Turning House Furniture debuts furnishings from reclaimed wood at High Point market

Published 12:00 am Tuesday, December 1, 2009

Turning House Furniture, based in Virginia, will debut its line of furniture made from old-growth lumber reclaimed from abandoned factories and structures at the High Point Market this weekend.
The furniture company will feature some pieces at the furniture market from 4 p.m. to 6 p.m. Saturday.
Sister company Turning House Millworks, based in Landis, provides the wood by deconstructing old, abandoned buildings destined for landfills.
Each structure is “unbuilt” in reverse order in a painstaking process that can take up to five years, recycling 98 percent of the structure, the company said in a press release.
One building, for example, can save 19,000 trees, the company says. Old-growth hardwoods harvested from old factories, mills and tobacco warehouses are given new life as furniture, flooring, cabinets and other building products.
Pieces for every room in the home are presented in three “artistically inspired portfolios” rather than in conventional collections, the company says. The portfolios are groupings of unique pieces with a common creative aesthetic. The portfolios are Summer House, Fresh Heritage and Belgian Modern.

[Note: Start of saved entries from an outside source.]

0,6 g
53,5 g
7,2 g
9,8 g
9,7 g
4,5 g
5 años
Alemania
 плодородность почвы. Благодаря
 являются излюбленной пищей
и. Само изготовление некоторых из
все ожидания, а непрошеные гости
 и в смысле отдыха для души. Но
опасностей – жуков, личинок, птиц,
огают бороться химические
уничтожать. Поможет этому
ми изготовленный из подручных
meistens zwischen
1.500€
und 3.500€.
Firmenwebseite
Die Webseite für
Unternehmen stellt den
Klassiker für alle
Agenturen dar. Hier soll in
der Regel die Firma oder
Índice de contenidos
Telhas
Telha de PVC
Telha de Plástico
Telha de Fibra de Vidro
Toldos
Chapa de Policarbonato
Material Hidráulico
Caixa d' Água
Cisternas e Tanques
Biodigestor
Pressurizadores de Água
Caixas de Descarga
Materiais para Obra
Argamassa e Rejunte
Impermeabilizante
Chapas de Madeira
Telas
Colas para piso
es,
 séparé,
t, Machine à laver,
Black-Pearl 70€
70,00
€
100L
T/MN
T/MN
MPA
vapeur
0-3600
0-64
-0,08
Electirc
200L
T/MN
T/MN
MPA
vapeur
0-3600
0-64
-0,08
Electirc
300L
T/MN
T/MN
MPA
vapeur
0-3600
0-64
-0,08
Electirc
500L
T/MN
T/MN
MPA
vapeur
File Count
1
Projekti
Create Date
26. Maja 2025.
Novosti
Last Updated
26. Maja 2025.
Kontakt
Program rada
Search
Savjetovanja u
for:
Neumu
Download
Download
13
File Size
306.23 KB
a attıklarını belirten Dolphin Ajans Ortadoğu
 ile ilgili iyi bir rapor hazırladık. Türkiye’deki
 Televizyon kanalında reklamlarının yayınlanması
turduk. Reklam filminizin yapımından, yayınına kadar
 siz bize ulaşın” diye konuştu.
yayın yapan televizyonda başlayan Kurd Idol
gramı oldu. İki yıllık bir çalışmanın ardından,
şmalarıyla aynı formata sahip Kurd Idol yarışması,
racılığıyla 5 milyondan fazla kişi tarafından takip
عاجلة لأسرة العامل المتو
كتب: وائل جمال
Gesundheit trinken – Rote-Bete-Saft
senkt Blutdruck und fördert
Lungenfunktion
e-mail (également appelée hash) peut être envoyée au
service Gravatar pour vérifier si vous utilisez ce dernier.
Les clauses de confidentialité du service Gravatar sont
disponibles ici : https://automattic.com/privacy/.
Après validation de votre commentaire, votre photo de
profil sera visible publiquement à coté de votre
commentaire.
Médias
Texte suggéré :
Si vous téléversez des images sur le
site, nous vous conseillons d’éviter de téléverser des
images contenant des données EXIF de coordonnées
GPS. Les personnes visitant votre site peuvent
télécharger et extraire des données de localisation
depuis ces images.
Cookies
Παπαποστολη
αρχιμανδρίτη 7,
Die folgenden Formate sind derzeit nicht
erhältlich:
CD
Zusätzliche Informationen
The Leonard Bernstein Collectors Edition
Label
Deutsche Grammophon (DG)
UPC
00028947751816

“They are not matched suits confined by a singular wood, finish, hardware or design detail,” says Dixon Bartlett, chief creative officer for HB2 Resources, which conceived and created the collection. “Rather the Turning House portfolios are unified under a common sensibility or mood.”
The Turning House Furniture preview exhibit will be in the International Home Furnishings Center, Interhall 101.
On Tuesday, Amy Miller, an environmental deconstructionist and wood expert with Turning House Millworks, will present, “Reclaiming Wood for Furniture: The Ultimate Recycling Story,” at 1 p.m. at the Retailer Resource Center in the Plaza Suites on the first floor.
The event, slated as an Appalachian Celebration, will also feature bluegrass music and Appalachian high country cuisine in the showroom in the furnishings center.